What is best practice when it comes to configuring your state-heavy Streams application to ensure High Availability (i.e. always process input data and produce output data) when the application is deployed as pods in OpenShift? I have tried numerous configurations, but I am still experiencing severe downtime (i.e. tens of seconds) when I do deployment of new code to OpenShift. The downtime is a result of the applicatoin’s need for state restoration by replaying changelog topics. The application is deemed critical and must have a maximum of 10 seconds of downtime on each deployment.
The application is consuming from a topic with a single partition. The application relies heavily on states (i.e. 4 state stores) to compute the output. The application is deployed in OpenShift as 3 pods. Since there is only one partition on the input topic, there is only 1 active pod while the 2 others remain on standby. The Streams config is
Properties().apply {
put(StreamsConfig.BOOTSTRAP_SERVERS_CONFIG, appConfig.bootstrapServers)
put(StreamsConfig.APPLICATION_ID_CONFIG, appConfig.applicationId)
put(StreamsConfig.DEFAULT_KEY_SERDE_CLASS_CONFIG, Serdes.String()::class.java.name)
put(StreamsConfig.DEFAULT_VALUE_SERDE_CLASS_CONFIG, SpecificAvroSerde::class.java)
put(StreamsConfig.DEFAULT_DESERIALIZATION_EXCEPTION_HANDLER_CLASS_CONFIG, LogAndContinueExceptionHandler::class.java)
put(StreamsConfig.PROCESSING_GUARANTEE_CONFIG, StreamsConfig.EXACTLY_ONCE_V2)

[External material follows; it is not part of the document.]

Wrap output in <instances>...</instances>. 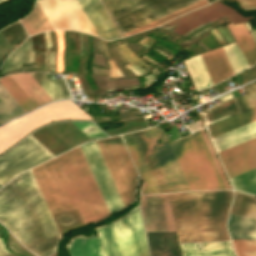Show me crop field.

put(StreamsConfig.NUM_STANDBY_REPLICAS_CONFIG, 2)
put(StreamsConfig.consumerPrefix(ConsumerConfig.AUTO_OFFSET_RESET_CONFIG), "latest")
put(StreamsConfig.consumerPrefix(ConsumerConfig.SESSION_TIMEOUT_MS_CONFIG), appConfig.sessionTimeout)
}
where sessionTimeout = 10 seconds
. When shutting down a pod, the following shutdown logic is executed
val kafkaCloseOptions = CloseOptions().leaveGroup(true)

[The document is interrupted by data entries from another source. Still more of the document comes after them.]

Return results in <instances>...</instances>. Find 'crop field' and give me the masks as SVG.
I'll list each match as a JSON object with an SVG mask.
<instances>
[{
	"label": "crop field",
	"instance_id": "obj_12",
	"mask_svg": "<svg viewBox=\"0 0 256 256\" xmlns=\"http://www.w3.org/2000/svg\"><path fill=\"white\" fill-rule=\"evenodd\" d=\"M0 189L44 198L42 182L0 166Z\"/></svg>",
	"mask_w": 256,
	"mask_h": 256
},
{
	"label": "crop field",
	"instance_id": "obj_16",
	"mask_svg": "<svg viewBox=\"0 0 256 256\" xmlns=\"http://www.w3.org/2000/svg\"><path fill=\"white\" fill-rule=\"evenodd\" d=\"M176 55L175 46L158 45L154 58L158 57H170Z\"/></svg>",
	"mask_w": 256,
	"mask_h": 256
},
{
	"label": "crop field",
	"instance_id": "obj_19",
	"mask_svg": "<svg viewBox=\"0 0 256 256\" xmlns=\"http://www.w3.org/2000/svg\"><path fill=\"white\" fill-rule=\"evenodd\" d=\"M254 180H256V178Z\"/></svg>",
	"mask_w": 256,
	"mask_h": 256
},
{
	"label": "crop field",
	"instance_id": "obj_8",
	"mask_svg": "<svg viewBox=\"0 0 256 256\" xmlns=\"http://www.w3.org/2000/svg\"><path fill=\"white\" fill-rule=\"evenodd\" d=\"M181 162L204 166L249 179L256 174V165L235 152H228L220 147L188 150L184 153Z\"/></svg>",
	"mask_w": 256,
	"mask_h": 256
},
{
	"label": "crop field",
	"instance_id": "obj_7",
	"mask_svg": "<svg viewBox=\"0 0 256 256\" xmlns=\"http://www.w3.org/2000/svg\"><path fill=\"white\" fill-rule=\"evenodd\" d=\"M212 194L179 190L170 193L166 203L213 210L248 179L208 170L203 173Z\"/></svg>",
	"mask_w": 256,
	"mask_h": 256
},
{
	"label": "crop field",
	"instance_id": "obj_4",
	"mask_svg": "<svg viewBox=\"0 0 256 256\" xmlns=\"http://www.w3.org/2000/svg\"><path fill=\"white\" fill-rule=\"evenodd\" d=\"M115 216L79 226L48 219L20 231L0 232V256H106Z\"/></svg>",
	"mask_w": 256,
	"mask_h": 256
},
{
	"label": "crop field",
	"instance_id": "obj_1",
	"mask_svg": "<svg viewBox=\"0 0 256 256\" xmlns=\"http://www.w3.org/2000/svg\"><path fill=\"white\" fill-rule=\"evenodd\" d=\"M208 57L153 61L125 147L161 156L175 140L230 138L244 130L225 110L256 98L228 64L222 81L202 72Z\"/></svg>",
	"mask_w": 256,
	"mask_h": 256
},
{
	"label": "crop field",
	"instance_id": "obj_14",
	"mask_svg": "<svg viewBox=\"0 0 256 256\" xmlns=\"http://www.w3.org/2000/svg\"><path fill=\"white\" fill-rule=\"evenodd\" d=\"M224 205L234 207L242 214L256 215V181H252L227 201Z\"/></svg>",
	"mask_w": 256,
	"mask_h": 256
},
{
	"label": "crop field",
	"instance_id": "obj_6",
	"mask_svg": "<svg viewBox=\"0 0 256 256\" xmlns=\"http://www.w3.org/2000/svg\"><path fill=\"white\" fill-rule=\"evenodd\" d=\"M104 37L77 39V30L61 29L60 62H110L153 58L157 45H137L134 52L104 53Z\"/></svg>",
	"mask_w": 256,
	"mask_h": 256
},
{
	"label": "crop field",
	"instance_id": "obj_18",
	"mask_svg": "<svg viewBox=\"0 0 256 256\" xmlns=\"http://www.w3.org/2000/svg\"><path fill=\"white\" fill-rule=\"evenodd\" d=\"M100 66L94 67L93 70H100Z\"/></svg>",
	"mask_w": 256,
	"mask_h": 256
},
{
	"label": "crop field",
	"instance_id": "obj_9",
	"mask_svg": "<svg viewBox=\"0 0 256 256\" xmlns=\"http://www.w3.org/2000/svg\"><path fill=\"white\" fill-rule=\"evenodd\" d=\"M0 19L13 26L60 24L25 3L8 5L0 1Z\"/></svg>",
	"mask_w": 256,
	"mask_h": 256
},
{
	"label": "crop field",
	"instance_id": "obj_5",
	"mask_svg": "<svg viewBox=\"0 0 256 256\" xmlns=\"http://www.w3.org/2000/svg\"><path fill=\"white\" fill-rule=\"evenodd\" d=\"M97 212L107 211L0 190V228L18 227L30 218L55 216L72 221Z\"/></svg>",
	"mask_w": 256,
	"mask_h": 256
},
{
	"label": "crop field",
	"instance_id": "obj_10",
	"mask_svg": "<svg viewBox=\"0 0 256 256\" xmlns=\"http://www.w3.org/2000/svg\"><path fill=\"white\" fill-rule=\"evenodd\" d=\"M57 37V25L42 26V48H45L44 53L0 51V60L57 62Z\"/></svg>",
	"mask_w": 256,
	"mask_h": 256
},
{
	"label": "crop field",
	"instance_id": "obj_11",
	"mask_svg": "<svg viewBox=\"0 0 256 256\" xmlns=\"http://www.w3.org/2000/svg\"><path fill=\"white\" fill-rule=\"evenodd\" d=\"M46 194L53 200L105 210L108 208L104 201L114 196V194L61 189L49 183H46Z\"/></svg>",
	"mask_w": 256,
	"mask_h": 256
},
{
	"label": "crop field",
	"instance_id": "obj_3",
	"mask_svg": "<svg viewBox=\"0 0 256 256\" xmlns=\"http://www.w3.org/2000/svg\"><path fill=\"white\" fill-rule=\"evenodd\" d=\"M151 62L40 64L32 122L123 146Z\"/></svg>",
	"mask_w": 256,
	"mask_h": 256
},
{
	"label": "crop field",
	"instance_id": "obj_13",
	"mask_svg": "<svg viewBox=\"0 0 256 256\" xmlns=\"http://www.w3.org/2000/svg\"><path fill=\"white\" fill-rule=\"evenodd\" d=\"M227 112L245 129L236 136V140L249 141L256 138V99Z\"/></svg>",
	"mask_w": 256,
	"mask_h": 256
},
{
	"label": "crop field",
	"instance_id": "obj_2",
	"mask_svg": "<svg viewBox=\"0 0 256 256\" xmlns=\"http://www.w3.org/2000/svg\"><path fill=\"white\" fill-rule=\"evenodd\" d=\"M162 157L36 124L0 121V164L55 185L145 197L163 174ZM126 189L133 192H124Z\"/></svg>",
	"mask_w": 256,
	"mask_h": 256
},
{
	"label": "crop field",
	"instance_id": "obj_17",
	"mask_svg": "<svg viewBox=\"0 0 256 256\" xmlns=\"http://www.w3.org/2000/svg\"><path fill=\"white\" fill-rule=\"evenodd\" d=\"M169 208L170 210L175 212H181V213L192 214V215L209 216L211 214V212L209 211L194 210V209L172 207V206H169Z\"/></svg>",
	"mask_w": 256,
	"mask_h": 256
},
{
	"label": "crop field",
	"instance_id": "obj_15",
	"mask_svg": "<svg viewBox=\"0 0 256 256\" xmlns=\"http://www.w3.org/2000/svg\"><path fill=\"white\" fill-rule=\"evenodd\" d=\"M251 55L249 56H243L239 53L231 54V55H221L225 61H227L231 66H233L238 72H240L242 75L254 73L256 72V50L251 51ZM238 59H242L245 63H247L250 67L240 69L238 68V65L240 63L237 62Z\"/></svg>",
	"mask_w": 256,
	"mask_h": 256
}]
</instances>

stream.close(kafkaCloseOptions)
The OpenShift health
and ready
-probes are defined as
stream.state() != KafkaStreams.State.ERROR && stream.state() != KafkaStreams.State.NOT_RUNNING
and the OpenShift deployment strategy is RollingUpdate
with an initial delay on the health
and ready
probes of 180 seconds. This means that a new pod will have 180 seconds on starting up, before the old pod is taken down.

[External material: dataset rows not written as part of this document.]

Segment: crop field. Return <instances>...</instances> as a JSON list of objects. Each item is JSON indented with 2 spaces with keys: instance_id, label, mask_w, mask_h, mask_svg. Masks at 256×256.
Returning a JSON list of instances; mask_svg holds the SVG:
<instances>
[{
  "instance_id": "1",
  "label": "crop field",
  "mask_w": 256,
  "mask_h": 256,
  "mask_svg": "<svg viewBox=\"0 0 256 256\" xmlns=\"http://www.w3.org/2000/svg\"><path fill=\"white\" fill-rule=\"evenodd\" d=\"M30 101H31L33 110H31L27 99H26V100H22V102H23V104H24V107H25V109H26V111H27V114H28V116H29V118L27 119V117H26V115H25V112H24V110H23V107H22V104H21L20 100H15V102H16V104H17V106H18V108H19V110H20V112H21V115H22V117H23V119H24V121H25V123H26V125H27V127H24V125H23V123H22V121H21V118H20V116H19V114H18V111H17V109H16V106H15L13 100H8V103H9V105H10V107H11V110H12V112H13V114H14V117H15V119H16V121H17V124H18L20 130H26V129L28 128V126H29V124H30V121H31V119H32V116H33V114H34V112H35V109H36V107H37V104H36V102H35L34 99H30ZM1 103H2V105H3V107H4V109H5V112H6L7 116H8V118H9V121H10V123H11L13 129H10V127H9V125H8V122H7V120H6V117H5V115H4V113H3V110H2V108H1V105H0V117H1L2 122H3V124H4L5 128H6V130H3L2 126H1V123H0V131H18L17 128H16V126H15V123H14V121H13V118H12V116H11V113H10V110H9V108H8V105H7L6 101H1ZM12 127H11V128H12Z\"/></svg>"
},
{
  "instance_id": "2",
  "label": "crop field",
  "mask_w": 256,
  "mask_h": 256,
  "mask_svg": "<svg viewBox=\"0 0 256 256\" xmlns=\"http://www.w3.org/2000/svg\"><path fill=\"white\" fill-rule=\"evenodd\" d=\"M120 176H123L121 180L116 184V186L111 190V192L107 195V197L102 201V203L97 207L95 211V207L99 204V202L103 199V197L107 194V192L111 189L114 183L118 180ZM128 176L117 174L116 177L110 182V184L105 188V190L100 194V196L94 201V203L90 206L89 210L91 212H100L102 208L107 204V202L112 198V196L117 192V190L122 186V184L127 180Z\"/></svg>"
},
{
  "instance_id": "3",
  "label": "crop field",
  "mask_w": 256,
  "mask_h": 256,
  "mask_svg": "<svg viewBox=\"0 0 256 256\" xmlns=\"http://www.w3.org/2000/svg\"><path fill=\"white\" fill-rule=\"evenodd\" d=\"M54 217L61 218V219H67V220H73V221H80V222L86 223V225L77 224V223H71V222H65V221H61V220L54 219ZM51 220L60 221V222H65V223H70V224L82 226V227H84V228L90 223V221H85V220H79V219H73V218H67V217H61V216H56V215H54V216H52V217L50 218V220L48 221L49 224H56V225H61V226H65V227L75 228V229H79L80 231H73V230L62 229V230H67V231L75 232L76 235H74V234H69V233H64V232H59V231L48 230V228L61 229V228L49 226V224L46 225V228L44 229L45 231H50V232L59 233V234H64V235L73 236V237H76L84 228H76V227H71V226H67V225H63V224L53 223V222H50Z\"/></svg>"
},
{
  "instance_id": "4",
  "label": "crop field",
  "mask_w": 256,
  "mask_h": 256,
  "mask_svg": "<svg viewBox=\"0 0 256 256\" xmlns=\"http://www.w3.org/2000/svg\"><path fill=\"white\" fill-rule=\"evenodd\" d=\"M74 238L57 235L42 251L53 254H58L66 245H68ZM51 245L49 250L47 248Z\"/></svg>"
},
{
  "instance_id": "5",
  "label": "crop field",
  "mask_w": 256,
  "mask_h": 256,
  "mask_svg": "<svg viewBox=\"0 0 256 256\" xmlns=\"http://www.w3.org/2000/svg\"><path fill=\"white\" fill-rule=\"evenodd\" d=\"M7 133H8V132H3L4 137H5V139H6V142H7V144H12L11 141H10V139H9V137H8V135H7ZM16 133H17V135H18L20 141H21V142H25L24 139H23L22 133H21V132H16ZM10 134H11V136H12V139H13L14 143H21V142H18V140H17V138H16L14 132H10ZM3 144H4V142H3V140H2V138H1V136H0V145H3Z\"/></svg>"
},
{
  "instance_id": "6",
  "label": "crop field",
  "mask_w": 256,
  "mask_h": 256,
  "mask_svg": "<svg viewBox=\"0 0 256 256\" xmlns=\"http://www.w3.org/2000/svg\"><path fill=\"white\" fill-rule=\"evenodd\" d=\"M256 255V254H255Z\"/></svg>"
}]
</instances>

As said, the main problem on deployment is that we are experiencing downtime due to state restoration. We had a hope that the standby replicas would minimize the restoration time, but it seems like the replicas do not have effect. It seems that the new active pod needs to replay the whole changelog topic to restore the state instead of retrieving it from one of the standby replicas.
Are we configuring something wrong? Are there any best practices for ensuring high availability?